I didn’t know many people there. Actually, I didn’t know any people there, so I stood in the kitchen, slightly embarrassed, until one of the men inside struck up a conversation with me.

“How do you know Lisa?” he said. Lisa? I didn’t know Lisa. I didn’t even know Tina. But I knew Braveheart, although, not really, but he was invited and so I was invited by proxy, right?

“I don’t,” I said sheepishly, to which this kind soul replied, “Oh, that’s okay. It’s a party, right? Not everybody knows everyone.” “Right. That’s right,” I said as if I were confirming his point that I was somewhat disappointed in myself for not thinking of beforehand. “I’m Barbara,” I said, to which he replied, “Rob.”

The night carried on well into the next day and by the time I found myself alone with Braveheart, his once beautifully painted face was hidden behind runny blue makeup and his once seemingly interested stare was now glazed over from too many servings of alcohol. I watched him earlier in the night through the orangey-red hues with such desire and burning of my own, but now I could no longer watch him as he stumbled through the living room and fumbled with the laces on his calf-high boots.

It wasn’t our time, fire, desire, or not. And as life went on and years had passed I realized it would never be our time.
*****

About two weeks ago my family found themselves twenty minutes away from not having a home to go home to. A small electrical fire started in the crawl space under the house which we luckily smelled and found in time to call the fire department.

My husband, who is my editor on this blog, took it upon himself to write out what he was feeling and sent his writing along to our neighborhood association. I asked him at the time if I could share what he wrote on my blog. He said that for the time being, it was his, and so I didn’t. Today, however, I think he would agree that the experience, which has long passed, belongs to all of us – our entire family – and so today, I share with you what the man I love wrote about the fire that thankfully, barely was. 

Yesterday started as most; that is to say, uneventful. Children up and started on their day, time for a shower and to steam a shirt. There’s that meeting you have in the afternoon so you need to look spiffy. And in an instant you forget about all of that. You smell something. And you know it isn’t a good smell. It’s not coffee, biscuits, bacon, or anything else you’d associate with the morning. And it is definitely an unwelcome smell. 

Fire. 

After the lightning quick inventory of the most important things in your life (that would be your spouse and kids, in case you paused, wondering) it now becomes a race to find the source of this intruder. Sniff this light fixture; smell that lamp. Did I leave a curling iron on? And, I’m a man, why would I be using a curling iron? You figure out it’s not inside the house and at that point the only place left is underneath it, and so out you go to the crawl space and when you throw open the door that’s when you know you have trouble. That’s when the reality sets in. ‘My house is on fire.’ And that’s when you call 911. 

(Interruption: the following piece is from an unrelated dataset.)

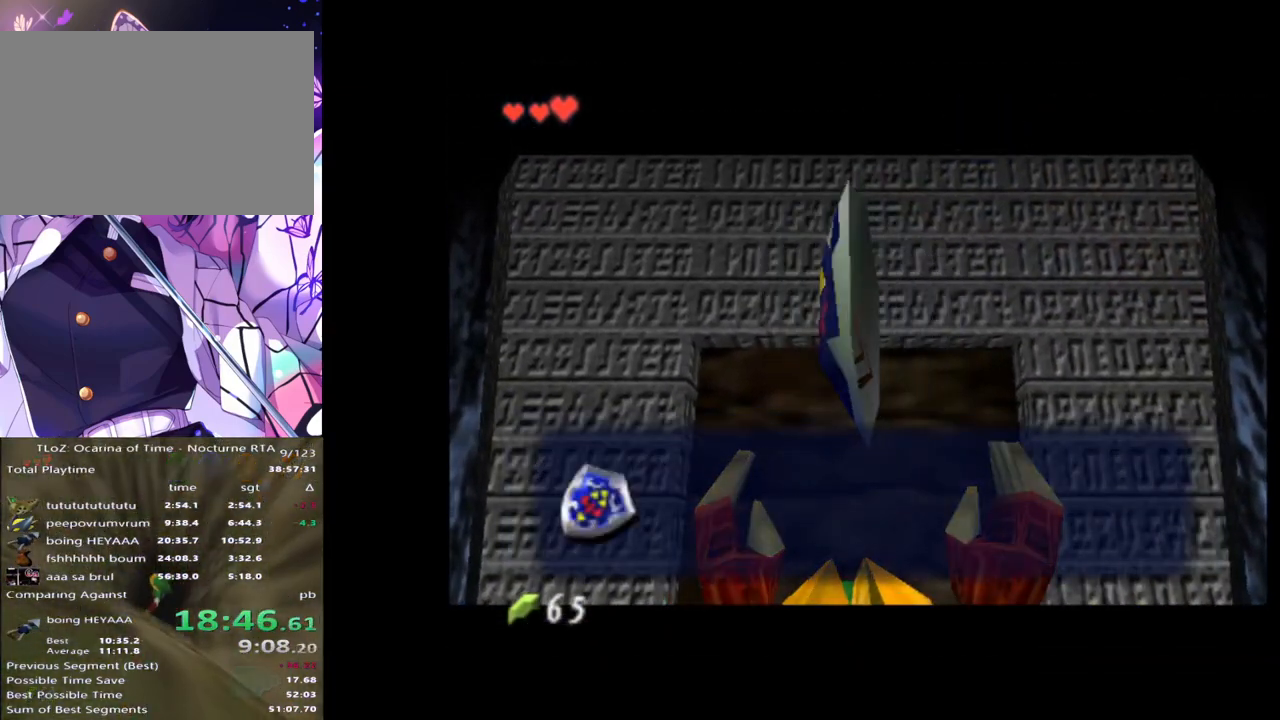
{"buttons": [], "left_stick": "down", "right_stick": "center", "events": [[17, "B", "down"], [33, "A", "up"], [67, "B", "up"], [117, "A", "down"], [133, "B", "down"], [167, "B", "up"], [183, "A", "up"], [217, "A", "down"], [250, "A", "up"]]}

So you get the kids outside in their coats, and you wait for the sirens that you hear every day and completely ignore, unless they are coming up behind you and slowing you down on your way to that meeting you have. ‘Fucking fire trucks. Don’t they know I am in a hurry!?’ But this time they are coming for you, and you don’t care whom they are slowing down on their way to get to you. You just want them here, and now, and so you are laser focused on their arrival. And the sirens get louder and louder, and then the trucks are rumbling down your little street. They seem so big and over-qualified for the job of tackling your tidy 80-year-old wooden structure. And why do we need two? And an EMT? And a COP? And how will my neighbors get to work with the street blocked? And my, this soup’s delicious.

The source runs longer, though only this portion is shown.